Friday, 29 April 2016

Content based image retrieval(CBIR) 02--Flow of CBIR, part B

    This is the second part of the the flow of CBIR, I would record step 6 and step 7 in this post, although there are two steps only, the last step is a little bit complicated.

Step 6 : Build inverted index


void cbir_bovw::build_code_book(size_t code_size)
{
   hist_type hist;
   hist.load(setting_["hist"].GetString() +
             std::string("_") +
             std::to_string(code_size));

   invert_index invert;
   ocv::cbir::build_inverted_index(hist, invert);
   invert.save(setting_["inverted_index"].GetString() +
              std::string("_") +
              std::to_string(code_size));
}

  This part is quite straigh forward, the invert_index is simply an encapsulation of std::map and std::vector. Apply inverted index may improve the accuracy of the CBIR system, this need to measure.

Step 7 : Search image

  After step 6, I have prepared most of the tools of this CBIR system, it is time to start searching. I have four ways to search the image, it is shown at pic00.
pic00

  As usual, a graph is worth a thousand words.
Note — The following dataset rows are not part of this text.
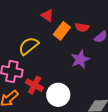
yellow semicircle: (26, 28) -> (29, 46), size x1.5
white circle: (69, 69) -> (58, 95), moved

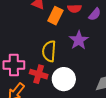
yellow semicircle: (29, 46) -> (49, 51), moved, turned -35

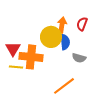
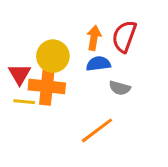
red semicircle: (82, 24) -> (124, 36), size x1.5
yellow circle: (51, 37) -> (53, 56), moved
blue semicircle: (65, 42) -> (98, 64), turned -91

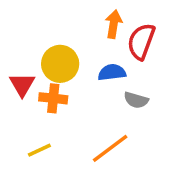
orange arrow: (94, 38) -> (114, 24), moved
orange cross: (47, 86) -> (53, 98), size x0.7
yellow line: (24, 102) -> (39, 150), moved, turned -30

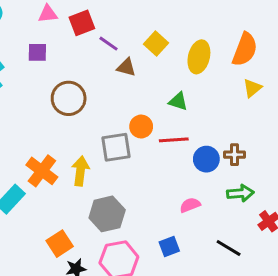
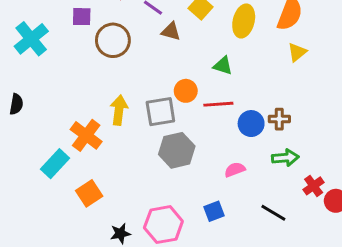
brown circle: (69, 98) -> (113, 40), moved
yellow arrow: (80, 171) -> (119, 110), moved
gray hexagon: (107, 214) -> (177, 150), moved
orange square: (60, 244) -> (89, 193), moved

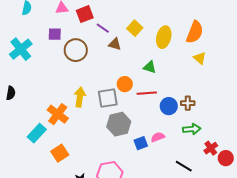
yellow triangle: (297, 52) -> (200, 58), turned -40
blue square: (214, 211) -> (141, 143), moved

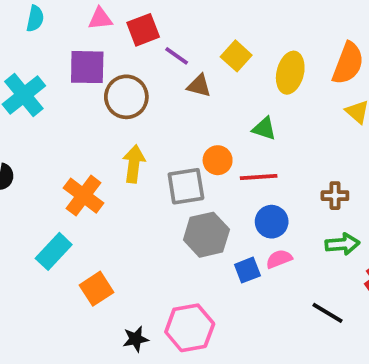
purple square: (55, 34) -> (87, 67), size x1.5
yellow arrow: (80, 97) -> (134, 164), moved
blue circle: (169, 106) -> (272, 222), moved
orange cross: (58, 114) -> (83, 196), moved

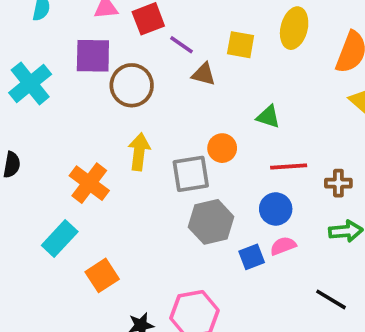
yellow square: (236, 56) -> (241, 45), turned -32
yellow ellipse: (290, 73) -> (294, 28), moved
red line: (259, 177) -> (289, 167), moved

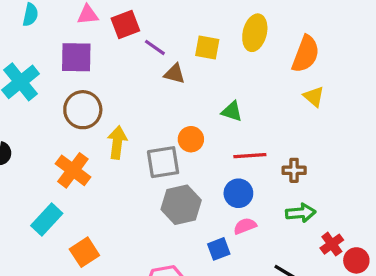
brown circle: (132, 85) -> (83, 110), moved
blue square: (252, 257) -> (219, 249), moved

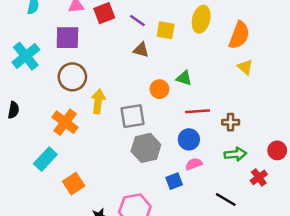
purple line: (155, 47) -> (137, 20), moved
orange circle: (191, 139) -> (159, 89), moved
red circle: (356, 260) -> (277, 150), moved

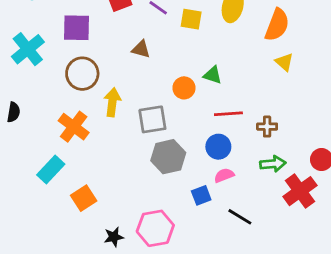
brown triangle: (141, 50) -> (141, 49), moved
red cross: (259, 177) -> (300, 191), size x1.6
black line: (226, 200) -> (240, 217), moved

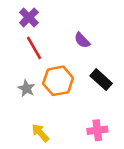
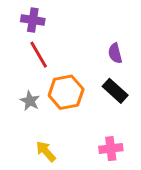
purple cross: (29, 17) -> (33, 20), turned -36
purple semicircle: (82, 40) -> (115, 53), moved, turned 30

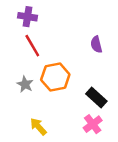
black rectangle: (115, 91) -> (96, 98), moved
pink cross: (111, 149) -> (93, 124), turned -30

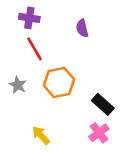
purple semicircle: (96, 44) -> (82, 28), moved
gray star: (25, 84) -> (18, 85), moved

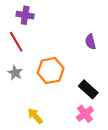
purple semicircle: (82, 28) -> (90, 42), moved
red line: (34, 49) -> (16, 42), moved

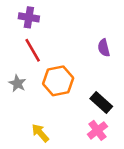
red line: (16, 42) -> (33, 50), moved

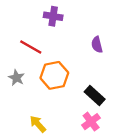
purple cross: (29, 17) -> (53, 16), moved
red line: (33, 50) -> (31, 47), turned -30

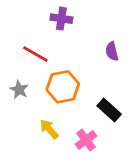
pink cross: (91, 122) -> (86, 140), moved
yellow arrow: (38, 124) -> (49, 129), moved

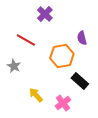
purple cross: (61, 19) -> (45, 14), turned 35
orange hexagon: (63, 87) -> (62, 56), moved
The first solution(pic01) is the most easiest one, without IDF(inverse document frequency) and spatial information.
pic01



//api of this function is suck, but I think it is
//acceptable in this small example.However, in real case,
//we should not let this kind of codes exist, bad codes
//will attract more bad codes, in the end, your projects
//will become ultra hard to maintain
double measure_impl(Searcher &searcher,
                    ocv::cbir::f2d_detector &f2d,
                    BOVW const &bovw,
                    hist_type const &hist,
                    arma::Mat<cbir_bovw::feature_type> const &code_book,                    
                    rapidjson::Document const &doc,
                    rapidjson::Document const &setting)
{
    //toal_score save the number of "hit" image of ukbench
    double total_score = 0;
    auto const folder =
            std::string(setting["img_folder"].GetString());
    
    auto const files = ocv::file::get_directory_files(folder);
    for(int i = 0; i != files.size(); ++i){        
        cv::Mat gray =
                cv::imread(folder + "/" + files[i],
                           cv::IMREAD_GRAYSCALE);
        //f2d.get_descriptor is the bottle neck
        //of the program, more than 85% of computation
        //times come by it
        auto describe =
                f2d.get_descriptor(gray);
        //transfer cv::Mat to arma::Mat without copy
        arma::Mat const
                arma_features(describe.second.ptr<cbir_bovw::feature_type>(0),
                              describe.second.cols,
                              describe.second.rows,
                              false);
        //build the histogram of the image we want to search
        auto const target_hist =
                bovw.describe(arma_features,
                              code_book);   
        //search the image     
        auto const result =
                searcher.search(target_hist, hist);        

        //find relevant file of the image "files[i]"
        auto const &value = doc[files[i].c_str()];
        std::set relevant;
        for(rapidjson::SizeType j = 0;
            j != value.Size(); ++j){
            relevant.insert(value[j].GetString());
        }
        //increment total_score if the first 4 images
        //of the search result belongs to relevant image
        for(size_t j = 0; j != relevant.size(); ++j){
            auto it = relevant.find(files[result[j]]);
            if(it != std::end(relevant)){
                ++total_score;         
            }
        }        
    }

    return total_score;
}

  This is it, I wrote down how to apply IDF and spatial info on github.


Results

Without inverse document frequency(IDF) and spatial verification(pic01) : 3.044
With inverse document frequency : 3.035
With spatial verfication : 3.082
With inverse document frequency and spatial verification : 3.13

  In conclusion, if I apply IDF and spatial verification, I am able to get best results. The results could be improve if I invest more times to tune the parameters, like the number of code books, parameter of kaze, use another feature extractor to extract the features etc.

Problems of this solution

1 : It is slow, it took me about 300ms~500ms to extract kaze features and keypoints from a 640x480 image, single channel.
2 : It consume a lot of memory, kaze use about 150MB to extract keypoints and features.

  If your applications only run on local machine, this is not a problem, but if you want to develop a web app, this would be a serious problem. We need a much faster yet quite accurate CBIR system if we want to deploy it on high traffic web app, just like TinEye and Google did.